By this point, Craigslist has practically become a routine; or, at least, I’m trying to make it one. Every day I get up and begin the scroll. Every day I come home and, slightly tea-addled and just tired enough to think this might work, I begin scrolling through the endless posts. Between those times is something closer to a real job hunt by actually going out and handing out real resumes to real people in real stores– stores maybe I’ll find myself working at this summer.
Craigslist, I’m beginning to find, is something quite different. It has that snippet or scream of fantasy about it– wish-fulfilling. At the same time, it’s an Asian market in the middle of rush hour, with everyone screaming at you to look at their wares. CAPS LOCK HERE CAPS LOCK THERE GET YOUR FOOD TRUCK JOB GET YOUR RED BULL JOB GET THAT JOB YOU ALWAYS DREAMED OF BUT KNEW YOU COULDN’T DO.
There’s something deeply sinister about most adds on that site, like any that aren’t manual labor jobs (Collegepropainters anyone?) are a bargain with the Devil, and you’re not really sure what you might get or where it might lead you. Of the something like fifteen to twenty emails I’ve sent, the only one that replied back to me was also the one that seemed most unattainable: a professional blog job for a marketing company that “liked my enthusiasm”. They said they were a company which would “revolutionize” the medium of job hunting through a new video resume system. The website– my business-savy friend assured me– was legit. The offer? Maybe not. It’s hard to say. Maybe I’m growing a bit pessimistic, but I do find it a little hard to believe they’d be interested in a not-even-graduated college kid without any experience. The opportunity began to fall apart at its own seams the more I pulled at it.

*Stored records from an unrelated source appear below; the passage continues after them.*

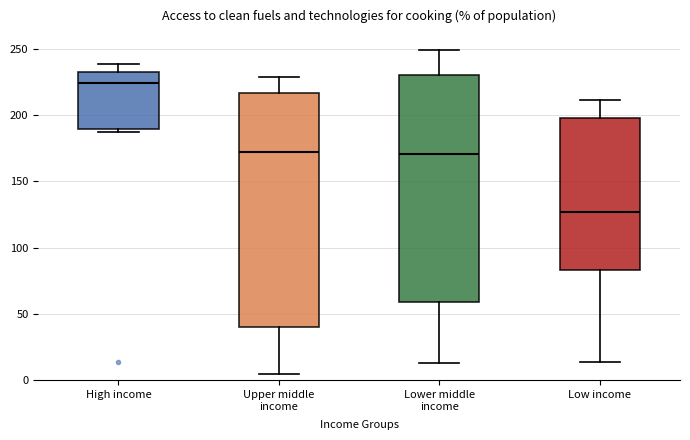

Which box has the highest median line?

High income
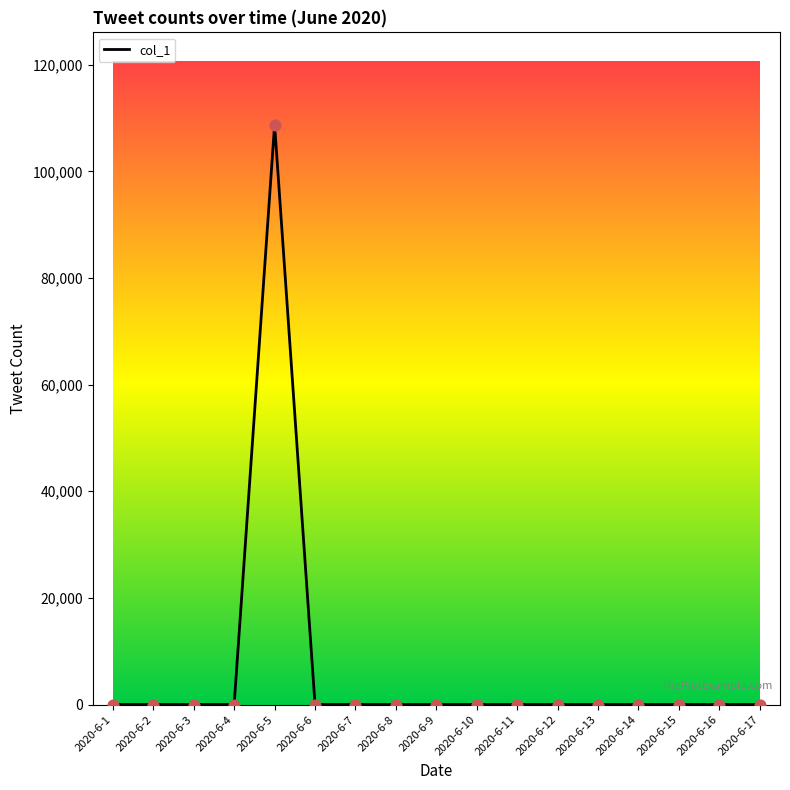

Is it true that the value at 2020-6-11 is 0?

True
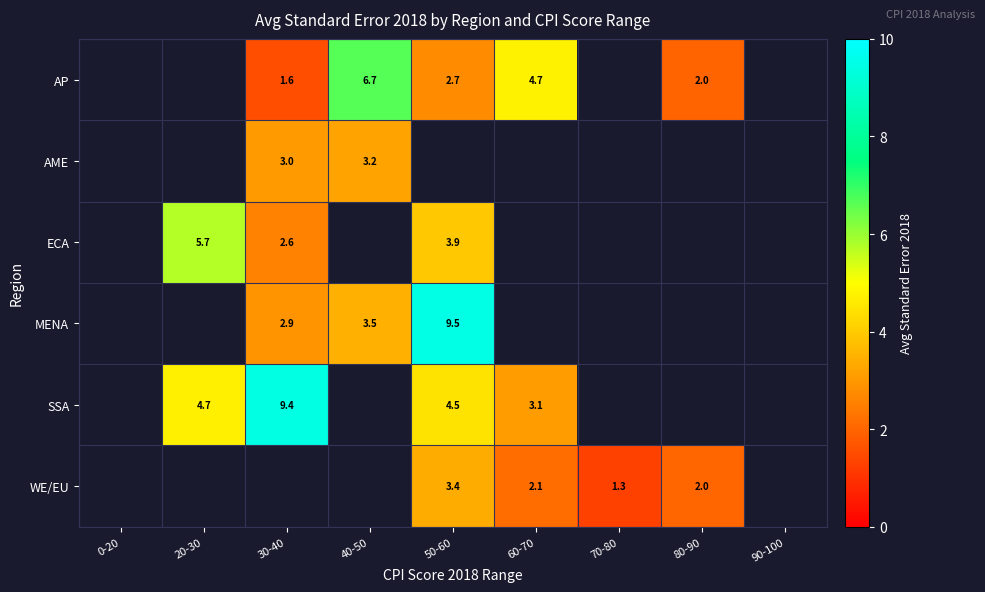

Rank the series at 30-40 from lowest to highest value.

AP, ECA, MENA, AME, SSA, WE/EU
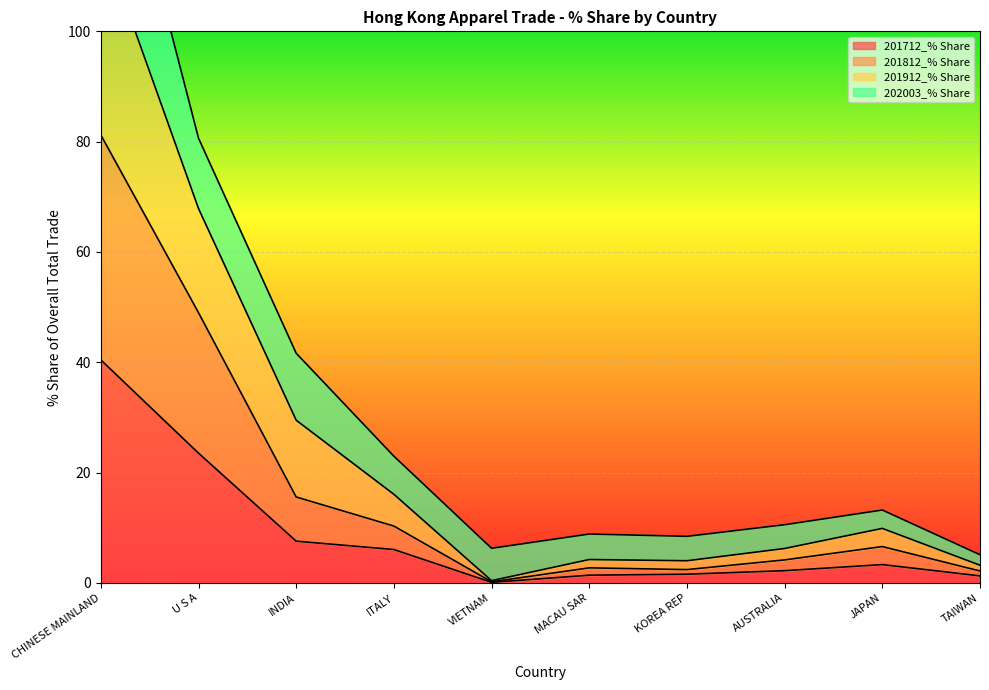

Is it true that 201712_% Share equals 6.1 at ITALY?

True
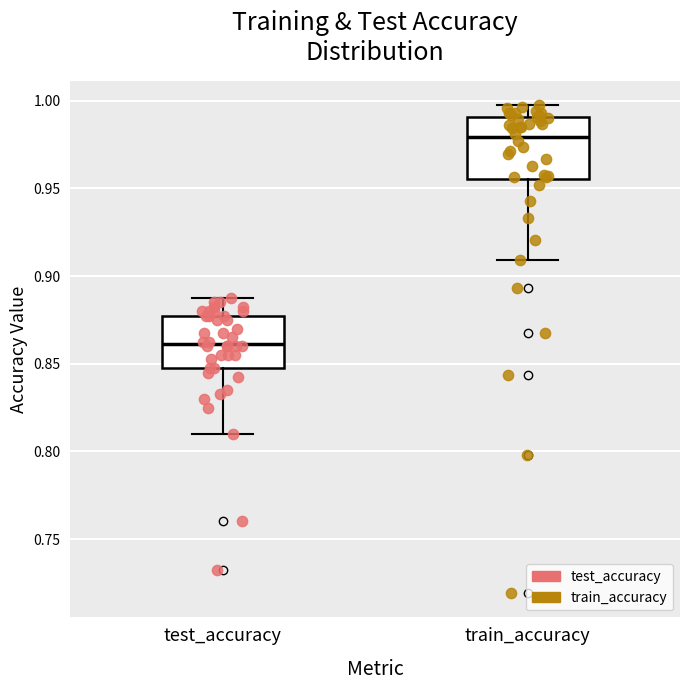

Reading left to right, transcribe this box plot: for each box, give where its median line is, the range the box spans, and where its two whiskers end, as read against the y-axis. The values are not printed on the chart, so give them approximately, as read against the axis.

test_accuracy: median 0.860, box 0.845 to 0.875, whiskers 0.810 to 0.890
train_accuracy: median 0.980, box 0.955 to 0.990, whiskers 0.910 to 1.000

The internet has done to craigslist what it has already done to porn: turning a rather niche and sullied market (in this case, your local newspaper’s Wanted Adds) into a thriving pulse of the digital body. And it still has that yellow-stained wanted add kind of feel to it: in fifteen years of thriving business, it maintains that white background and eye-bleeding blue font. And I keep scrolling. Because in the end, what more do I have? Every new click is a new promise. And that’s what keeps us all there– whether or not any of us actually find a job on this goddamn platform.